139Ibid. p. 663 ; 682.

140 Le château d’Urville situé sur la commune de Pont-à-Chaussy est la propriété de l’empereur. Il ne se situe qu’à une quinzaine de kilomètres de Metz.

141 GROHMANN Carolyn, The Problems of Integrating Annexed Lorraine into France, 1918-1925, Thèse de doctorat, University of Stirling, 1999, p. 80.

142 Article 3 de la loi du 17 octobre 1919 relative au régime transitoire de l’Alsace et de la Lorraine.

143 Le concordat en Alsace et en Moselle n’est pas issu de la première annexion mais d’une disposition législative entrée en vigueur sous Napoléon 1er et abolie en France en 1905. Les différentes annexions de la Moselle et de l’Alsace n’ont jamais provoqué l’abrogation ces dispositions qui réservent un statut particulier au culte et à son exercice.

Malgré la cicatrice laissée par quatre ans de dictature militaire, l’influence culturelle et sociale de 48 années d’annexion ne peuvent s’effacer aussi rapidement et les autorités françaises en sont bien conscientes. Immédiatement après la fin de la guerre, l’État crée le service de la propagande chargé de la francisation144. On procède aussi à une épuration littérale de la population en expulsant les ex-immigrés allemands145. La considération à l’égard de l’Alsace et de la nouvelle Moselle dépend également des changements de politiques menées à la tête de l’Etat français.
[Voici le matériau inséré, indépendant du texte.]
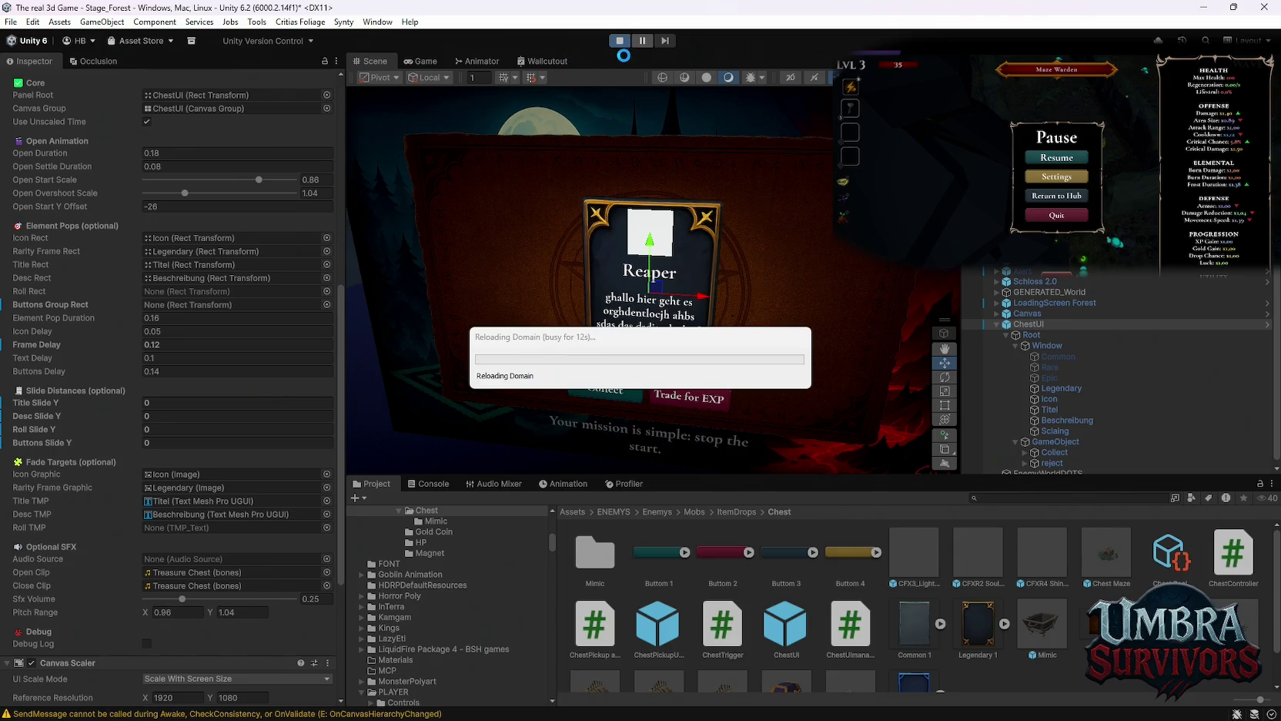
{"action": "key", "text": "Escape"}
Ainsi, l’arrivée au pouvoir du Cartel des gauches en 1924 atténue la relative souplesse quant à la francisation du territoire146. On concède néanmoins à prolonger la période de transition législative entre les lois locales et celles de la République jusqu’en 1934147. Il subsiste dans le département le sentiment d’une politique d’assimilation trop rapide créant un certain malaise148.